Le garage intégré sur une voie de garage ?

A moins de procéder par appel d’offre sur tous les niveaux de dépense, services et entretien inclus, les municipalités gèrent elles-mêmes les réparations courantes et sous-traitent les grosses réparations. Un mot d’ordre dans les deux cas : le contrôle.

- Magazine N°100
716
Le garage intégré sur une voie de garage ?

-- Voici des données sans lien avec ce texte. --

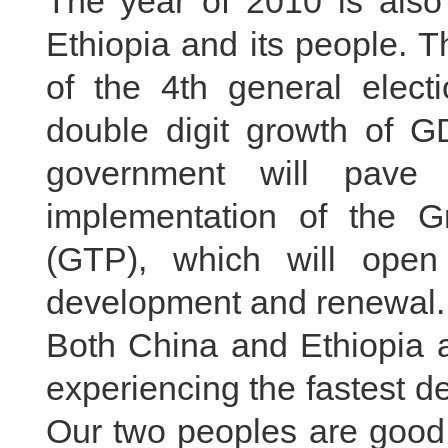
The year of 2010 is also 
Ethiopia and its people. T
of the 4th general elect
double digit growth of G
government will pave 
implementation of the G
(GTP), which will open
development and renewal.
Both China and Ethiopia a
experiencing the fastest de
Our two peoples are good 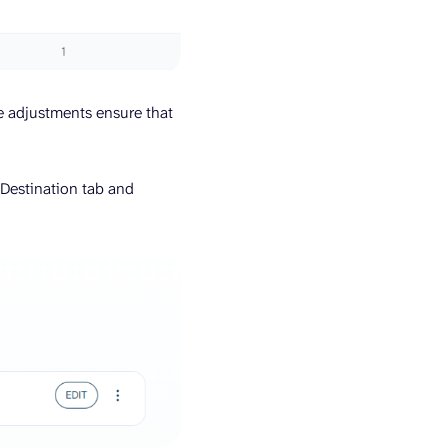
se adjustments ensure that
 Destination tab and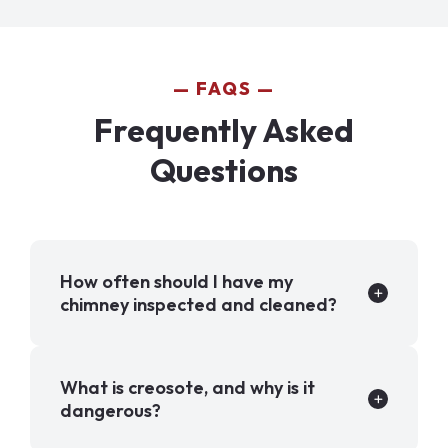
FAQS
Frequently Asked
Questions
How often should I have my
chimney inspected and cleaned?
What is creosote, and why is it
dangerous?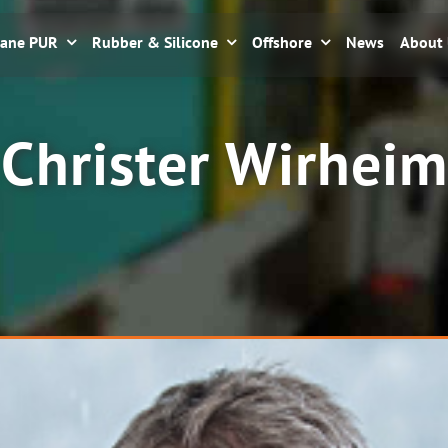
hane PUR
Rubber & Silicone
Offshore
News
About
Christer Wirheim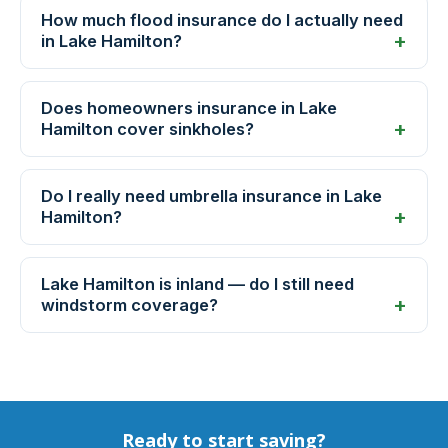
How much flood insurance do I actually need
in Lake Hamilton?
Does homeowners insurance in Lake
Hamilton cover sinkholes?
Do I really need umbrella insurance in Lake
Hamilton?
Lake Hamilton is inland — do I still need
windstorm coverage?
Ready to start saving?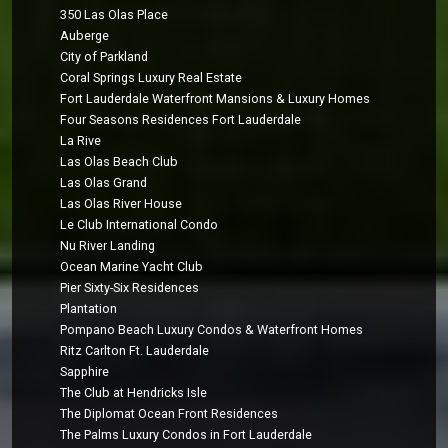
350 Las Olas Place
Auberge
City of Parkland
Coral Springs Luxury Real Estate
Fort Lauderdale Waterfront Mansions & Luxury Homes
Four Seasons Residences Fort Lauderdale
La Rive
Las Olas Beach Club
Las Olas Grand
Las Olas River House
Le Club International Condo
Nu River Landing
Ocean Marine Yacht Club
Pier Sixty-Six Residences
Plantation
Pompano Beach Luxury Condos & Waterfront Homes
Ritz Carlton Ft. Lauderdale
Sapphire
The Club at Hendricks Isle
The Diplomat Ocean Front Residences
The Palms Luxury Condos in Fort Lauderdale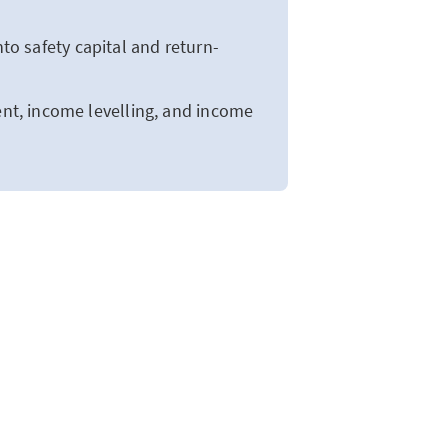
to safety capital and return-
t, income levelling, and income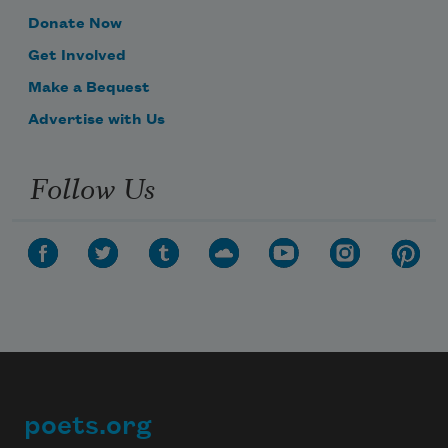
Donate Now
Get Involved
Make a Bequest
Advertise with Us
Follow Us
poets.org
Footer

Entre externalisation et concentration, les mairies choisissent une formule hybride. C’est ainsi que Manuel Vassallo pour la ville de Montpellier entretient sa flotte de 500 véhicules immatriculés via une régie municipale qui emploie en atelier une vingtaine de personnes. Elles y effectuent le premier niveau de réparation, l’entretien courant préventif et toutes les réparations de pannes hors accident, les passages aux marbres et grosses réparations étant confiées aux concessionnaires locaux.
« Nous avons opté pour cette solution car le parc est très diversifié et va du scooter au camion nacelle, et du tractopelle aux berlines de direction », explique Michel Irigoin, Directeur de l’énergie et des moyens techniques à la mairie de Montpellier. En outre, malgré des frais fixes incompressibles, il est moins onéreux de faire fonctionner un garage que de laisser la maintenance du parc à la discrétion des utilisateurs des véhicules et d’avoir à gérer les notes de frais relatives aux dépenses engagées. « Cette forme de non gestion pourrait générer des coûts de maintenance doubles de ceux d’une maintenance intégrée », insiste Michel Irigoin.

Chasse aux gaspi,quelle que soit la formule

Même profil organisationnel à Lille où le garage interne gère 70 % des opérations concernant les 374 véhicules municipaux, pour les petites pièces détachées comme les plaquettes de frein ou les pneus. « 30 % sont externalisés avec des instructions précises données au sous-traitant après auto-diagnostic réalisé par nos soins sur la base d’une négociation des coûts des pièces et de la main d’œuvre »,  explique Pierre-Louis Flament.
En moyenne, on considère que dès 80 véhicules, la gestion intégrée permet de ne pas dépasser le coût moyen d’entretien d’un véhicule qui oscille entre 6 et 8 % du coût d’achat initial. « La statistique brutale de la course moyenne annuelle est de 3,5 millions de kilomètres, soit moins de 100 000 kilomètres par an par unité. Il n’empêche qu’une voiture multi-conducteurs est consommatrice de services et d’entretiens », insiste le chef de parc lillois. Avignon choisit aussi la mixité. « Le garage municipal s’occupe de la partie entretien courant et du changement des pièces détachées. Les grosses réparations exigeant de la technicité comme un échange de moteur ou du réglage sur banc électronique sont confiées en extérieur. Idem pour la carrosserie car la concurrence y est suffisamment ardue pour que l’on obtienne des tarifs compétitifs », souligne Malek Litim, responsable du garage d’Avignon.

L’œil de la commission

Dans le cas de Nice, finie l’époque des quinze mécaniciens de l’atelier municipal. Par souci d’économie, le garage ne gère plus que la maintenance, le petit entretien courant et sous-traite aux concessionnaires toutes les autres opérations d’entretien.
« Depuis longtemps, je démarche par des procédures d’appel d’offre. 98 % de mes dépenses se font sur ces marchés : les achats d’huile, de pneumatiques, d’essence ou aujourd’hui, le SAV », explique Philippe Ellena, responsable de la flotte municipale niçoise. « Nous avons toujours eu pour consigne de rationaliser les coûts. Avec la présentation d’un rapport annuel lors du vote du budget et la procédure M14, nous optons toujours pour le rapport qualité/prix. C’est cette démarche qui importe plus que le mode de gestion du SAV, en intégré ou en externalisation ».
Cependant, les appels d’offre ne représentent pas nécessairement la formule la plus économique. Les commissions, où est présente la Direction de la concurrence et de la répression des Fraudes et qui décident d’un octroi final pour les municipalités, ont des exigences techniques sur la rapidité du SAV, la garantie constructeur, les normes. Les municipalités reprennent les cahiers des charges des assureurs pour établir leur référentiel qualité. En général, cela aboutit à choisir in fine un concessionnaire de grande marque, le garagiste indépendant ne pouvant pas toujours répondre audit cahier des charges. « Or, ces concessionnaires sont en normes Iso 9002 et ont des tarifs déposés. Leur ristourne est plus petite que si nous procédions à des consultations simultanées par des fournisseurs au fil de l’eau. Il est évident qu’un petit mécanicien qui ferait 60-80 % de son chiffre d’affaires avec une flotte municipale se mettrait en quatre en termes de délais et de prix », analyse Malek Litim.